▶ _REQUIRED WORK_
Go through the records, and copy each line in which the string "Right" is present.

** DATASET RECORDS follows **

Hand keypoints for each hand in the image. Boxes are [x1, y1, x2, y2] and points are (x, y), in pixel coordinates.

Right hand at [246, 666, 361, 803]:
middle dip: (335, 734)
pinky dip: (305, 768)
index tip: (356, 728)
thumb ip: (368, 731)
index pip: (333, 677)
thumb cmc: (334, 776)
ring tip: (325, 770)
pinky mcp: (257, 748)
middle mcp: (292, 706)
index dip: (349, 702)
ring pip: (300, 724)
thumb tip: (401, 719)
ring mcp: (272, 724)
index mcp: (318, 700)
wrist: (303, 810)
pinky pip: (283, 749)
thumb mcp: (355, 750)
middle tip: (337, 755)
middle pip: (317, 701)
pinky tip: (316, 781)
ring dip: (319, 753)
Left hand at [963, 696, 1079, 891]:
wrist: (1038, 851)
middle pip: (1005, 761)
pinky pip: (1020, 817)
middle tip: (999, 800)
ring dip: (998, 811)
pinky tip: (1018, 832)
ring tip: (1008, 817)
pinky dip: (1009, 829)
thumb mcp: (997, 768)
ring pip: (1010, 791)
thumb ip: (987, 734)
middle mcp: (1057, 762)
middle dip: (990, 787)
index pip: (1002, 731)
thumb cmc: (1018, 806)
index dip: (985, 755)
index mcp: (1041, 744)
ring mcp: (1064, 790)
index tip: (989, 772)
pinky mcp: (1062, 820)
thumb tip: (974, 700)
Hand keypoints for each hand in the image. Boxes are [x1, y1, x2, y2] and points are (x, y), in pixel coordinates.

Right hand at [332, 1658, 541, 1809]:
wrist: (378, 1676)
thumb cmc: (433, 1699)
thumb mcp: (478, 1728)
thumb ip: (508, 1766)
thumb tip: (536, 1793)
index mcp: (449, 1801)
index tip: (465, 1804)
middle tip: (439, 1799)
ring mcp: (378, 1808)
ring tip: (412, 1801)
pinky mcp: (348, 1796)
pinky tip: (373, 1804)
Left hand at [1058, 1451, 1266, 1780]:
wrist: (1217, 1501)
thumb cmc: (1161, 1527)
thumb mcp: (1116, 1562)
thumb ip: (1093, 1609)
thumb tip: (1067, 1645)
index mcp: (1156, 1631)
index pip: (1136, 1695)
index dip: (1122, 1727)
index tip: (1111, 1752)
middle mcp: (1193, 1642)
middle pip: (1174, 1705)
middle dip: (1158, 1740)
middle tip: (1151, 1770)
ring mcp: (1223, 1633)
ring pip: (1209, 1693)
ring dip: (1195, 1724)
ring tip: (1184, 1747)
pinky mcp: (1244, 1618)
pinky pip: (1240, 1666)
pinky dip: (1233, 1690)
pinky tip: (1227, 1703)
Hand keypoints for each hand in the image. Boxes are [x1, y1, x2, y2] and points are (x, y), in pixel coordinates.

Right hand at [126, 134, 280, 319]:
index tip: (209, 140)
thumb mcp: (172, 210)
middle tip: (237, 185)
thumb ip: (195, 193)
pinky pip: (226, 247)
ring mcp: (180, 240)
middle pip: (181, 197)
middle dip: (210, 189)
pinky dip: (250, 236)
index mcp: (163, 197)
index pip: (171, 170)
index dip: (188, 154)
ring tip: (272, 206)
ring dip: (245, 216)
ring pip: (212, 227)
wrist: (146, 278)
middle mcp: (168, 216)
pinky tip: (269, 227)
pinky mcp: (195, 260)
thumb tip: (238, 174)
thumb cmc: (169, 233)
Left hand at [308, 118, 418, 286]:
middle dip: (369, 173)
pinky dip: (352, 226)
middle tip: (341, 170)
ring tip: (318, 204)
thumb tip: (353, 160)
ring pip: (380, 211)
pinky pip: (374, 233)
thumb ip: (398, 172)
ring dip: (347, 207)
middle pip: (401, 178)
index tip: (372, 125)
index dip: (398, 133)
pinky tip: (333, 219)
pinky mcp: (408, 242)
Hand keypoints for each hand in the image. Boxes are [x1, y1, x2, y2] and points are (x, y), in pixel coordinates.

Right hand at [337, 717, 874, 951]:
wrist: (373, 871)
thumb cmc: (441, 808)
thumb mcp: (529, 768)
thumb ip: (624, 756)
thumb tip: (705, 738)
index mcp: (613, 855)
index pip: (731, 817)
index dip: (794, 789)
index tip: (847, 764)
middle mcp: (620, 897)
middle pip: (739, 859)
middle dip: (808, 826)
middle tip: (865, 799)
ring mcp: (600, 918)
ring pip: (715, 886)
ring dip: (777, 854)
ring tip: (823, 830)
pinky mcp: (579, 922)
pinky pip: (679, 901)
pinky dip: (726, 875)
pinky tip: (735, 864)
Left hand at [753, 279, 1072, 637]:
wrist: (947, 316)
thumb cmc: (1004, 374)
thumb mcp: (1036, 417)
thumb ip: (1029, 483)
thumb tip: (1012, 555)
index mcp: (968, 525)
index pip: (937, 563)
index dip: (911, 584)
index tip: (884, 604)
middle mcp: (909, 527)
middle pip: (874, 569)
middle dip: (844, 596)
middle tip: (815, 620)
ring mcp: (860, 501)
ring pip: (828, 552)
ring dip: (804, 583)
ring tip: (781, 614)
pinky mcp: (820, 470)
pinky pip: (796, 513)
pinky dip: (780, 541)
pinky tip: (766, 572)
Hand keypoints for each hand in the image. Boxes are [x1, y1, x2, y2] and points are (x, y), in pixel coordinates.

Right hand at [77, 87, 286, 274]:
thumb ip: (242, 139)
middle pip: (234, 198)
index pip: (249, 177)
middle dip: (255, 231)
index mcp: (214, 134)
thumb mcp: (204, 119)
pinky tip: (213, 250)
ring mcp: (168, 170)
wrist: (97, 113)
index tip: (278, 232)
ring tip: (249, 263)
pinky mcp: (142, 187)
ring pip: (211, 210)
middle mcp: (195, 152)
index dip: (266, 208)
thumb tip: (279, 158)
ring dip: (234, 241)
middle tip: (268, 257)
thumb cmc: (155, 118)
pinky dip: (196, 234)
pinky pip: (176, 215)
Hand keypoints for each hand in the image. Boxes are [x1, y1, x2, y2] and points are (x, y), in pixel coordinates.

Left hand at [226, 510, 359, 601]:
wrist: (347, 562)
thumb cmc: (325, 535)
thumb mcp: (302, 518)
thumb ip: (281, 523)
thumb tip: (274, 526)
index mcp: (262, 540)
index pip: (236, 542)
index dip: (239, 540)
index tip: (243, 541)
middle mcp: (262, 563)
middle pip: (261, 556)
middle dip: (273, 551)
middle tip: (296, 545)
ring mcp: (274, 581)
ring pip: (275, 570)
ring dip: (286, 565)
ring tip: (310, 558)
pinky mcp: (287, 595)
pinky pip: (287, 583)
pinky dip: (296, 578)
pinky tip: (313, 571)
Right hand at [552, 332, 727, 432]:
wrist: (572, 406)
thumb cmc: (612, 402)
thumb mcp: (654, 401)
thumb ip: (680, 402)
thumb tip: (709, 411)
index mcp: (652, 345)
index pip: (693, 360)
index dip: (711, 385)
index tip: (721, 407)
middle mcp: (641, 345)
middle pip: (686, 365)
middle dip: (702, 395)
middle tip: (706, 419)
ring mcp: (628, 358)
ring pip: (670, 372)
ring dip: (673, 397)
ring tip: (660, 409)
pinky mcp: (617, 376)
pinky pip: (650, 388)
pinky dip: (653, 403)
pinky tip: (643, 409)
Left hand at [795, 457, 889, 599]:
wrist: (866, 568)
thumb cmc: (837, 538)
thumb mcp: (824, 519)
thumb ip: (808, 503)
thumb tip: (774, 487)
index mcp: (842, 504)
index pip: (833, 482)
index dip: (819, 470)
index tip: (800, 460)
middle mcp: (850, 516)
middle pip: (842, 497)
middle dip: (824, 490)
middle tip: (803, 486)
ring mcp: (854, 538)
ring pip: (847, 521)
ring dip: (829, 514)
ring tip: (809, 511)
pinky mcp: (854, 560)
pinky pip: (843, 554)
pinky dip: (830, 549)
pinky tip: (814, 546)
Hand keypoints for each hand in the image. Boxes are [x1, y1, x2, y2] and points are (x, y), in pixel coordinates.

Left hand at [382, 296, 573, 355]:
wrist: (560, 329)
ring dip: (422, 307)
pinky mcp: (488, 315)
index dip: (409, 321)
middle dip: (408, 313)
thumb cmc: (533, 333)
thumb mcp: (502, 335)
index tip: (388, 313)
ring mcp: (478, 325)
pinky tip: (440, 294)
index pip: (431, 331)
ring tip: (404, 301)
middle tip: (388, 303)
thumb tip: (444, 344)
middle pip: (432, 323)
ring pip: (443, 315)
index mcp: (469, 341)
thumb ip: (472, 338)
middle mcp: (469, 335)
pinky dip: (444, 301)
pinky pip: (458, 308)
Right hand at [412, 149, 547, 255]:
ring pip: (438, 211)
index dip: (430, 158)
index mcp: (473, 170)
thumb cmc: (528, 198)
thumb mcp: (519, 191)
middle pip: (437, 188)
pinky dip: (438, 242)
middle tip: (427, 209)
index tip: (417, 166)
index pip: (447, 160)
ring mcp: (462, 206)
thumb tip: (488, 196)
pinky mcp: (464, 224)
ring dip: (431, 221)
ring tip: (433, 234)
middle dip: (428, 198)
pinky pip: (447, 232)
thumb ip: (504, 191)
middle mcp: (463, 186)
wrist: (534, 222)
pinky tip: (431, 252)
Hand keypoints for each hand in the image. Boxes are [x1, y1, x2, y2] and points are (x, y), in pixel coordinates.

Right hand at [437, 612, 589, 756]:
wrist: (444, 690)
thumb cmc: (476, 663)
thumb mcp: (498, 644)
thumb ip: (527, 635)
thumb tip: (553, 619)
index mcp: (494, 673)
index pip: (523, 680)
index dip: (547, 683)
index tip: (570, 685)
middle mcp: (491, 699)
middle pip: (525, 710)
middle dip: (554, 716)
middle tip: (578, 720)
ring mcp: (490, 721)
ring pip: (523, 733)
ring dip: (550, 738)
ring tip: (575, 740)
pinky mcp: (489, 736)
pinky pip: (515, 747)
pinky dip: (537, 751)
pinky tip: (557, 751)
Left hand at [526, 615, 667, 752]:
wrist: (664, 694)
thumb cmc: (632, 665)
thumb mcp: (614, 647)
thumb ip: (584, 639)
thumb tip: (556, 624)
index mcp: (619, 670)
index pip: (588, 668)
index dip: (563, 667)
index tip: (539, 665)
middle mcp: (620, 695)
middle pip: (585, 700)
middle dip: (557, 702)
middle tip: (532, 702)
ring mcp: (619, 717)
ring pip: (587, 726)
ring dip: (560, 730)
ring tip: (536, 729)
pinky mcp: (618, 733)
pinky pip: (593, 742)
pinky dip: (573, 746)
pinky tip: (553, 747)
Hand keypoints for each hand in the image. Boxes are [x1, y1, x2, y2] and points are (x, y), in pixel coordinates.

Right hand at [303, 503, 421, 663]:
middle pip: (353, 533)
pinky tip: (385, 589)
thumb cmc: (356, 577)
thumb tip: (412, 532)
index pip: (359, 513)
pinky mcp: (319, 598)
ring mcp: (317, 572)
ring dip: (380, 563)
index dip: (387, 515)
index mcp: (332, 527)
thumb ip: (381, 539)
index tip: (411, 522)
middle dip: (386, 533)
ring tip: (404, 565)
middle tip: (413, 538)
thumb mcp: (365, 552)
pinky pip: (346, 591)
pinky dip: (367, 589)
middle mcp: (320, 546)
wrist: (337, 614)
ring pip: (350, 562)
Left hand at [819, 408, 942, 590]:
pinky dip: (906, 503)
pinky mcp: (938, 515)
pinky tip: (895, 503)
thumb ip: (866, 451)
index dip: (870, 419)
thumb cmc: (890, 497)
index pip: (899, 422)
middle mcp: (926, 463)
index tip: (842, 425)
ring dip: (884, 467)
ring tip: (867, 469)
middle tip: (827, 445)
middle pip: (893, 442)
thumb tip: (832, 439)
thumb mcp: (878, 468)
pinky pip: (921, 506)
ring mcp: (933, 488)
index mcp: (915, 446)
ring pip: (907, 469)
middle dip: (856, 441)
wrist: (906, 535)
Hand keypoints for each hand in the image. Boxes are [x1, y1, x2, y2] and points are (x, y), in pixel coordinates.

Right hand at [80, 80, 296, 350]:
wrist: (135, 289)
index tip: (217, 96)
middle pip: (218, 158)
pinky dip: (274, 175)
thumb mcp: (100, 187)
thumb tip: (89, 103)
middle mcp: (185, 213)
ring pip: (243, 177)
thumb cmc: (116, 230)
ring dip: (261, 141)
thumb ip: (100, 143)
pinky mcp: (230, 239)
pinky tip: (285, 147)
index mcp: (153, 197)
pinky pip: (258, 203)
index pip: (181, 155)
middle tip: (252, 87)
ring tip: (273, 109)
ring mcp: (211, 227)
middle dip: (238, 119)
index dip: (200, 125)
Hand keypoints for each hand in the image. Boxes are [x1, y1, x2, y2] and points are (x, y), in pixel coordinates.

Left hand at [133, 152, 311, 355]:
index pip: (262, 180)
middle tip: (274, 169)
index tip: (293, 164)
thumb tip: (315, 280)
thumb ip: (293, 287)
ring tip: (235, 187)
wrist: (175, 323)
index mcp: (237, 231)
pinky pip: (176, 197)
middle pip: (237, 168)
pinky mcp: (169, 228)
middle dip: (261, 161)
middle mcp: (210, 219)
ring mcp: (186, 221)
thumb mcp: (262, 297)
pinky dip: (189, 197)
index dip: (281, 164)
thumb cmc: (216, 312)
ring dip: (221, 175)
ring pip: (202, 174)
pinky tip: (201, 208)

** End of DATASET RECORDS **

▶ _SOLUTION TO THE EXERCISE_
Right hand at [246, 666, 361, 803]:
Right hand at [332, 1658, 541, 1809]:
Right hand at [126, 134, 280, 319]:
Right hand at [337, 717, 874, 951]:
Right hand at [77, 87, 286, 274]:
Right hand at [552, 332, 727, 432]:
Right hand at [412, 149, 547, 255]:
Right hand at [437, 612, 589, 756]:
Right hand at [303, 503, 421, 663]:
Right hand at [80, 80, 296, 350]:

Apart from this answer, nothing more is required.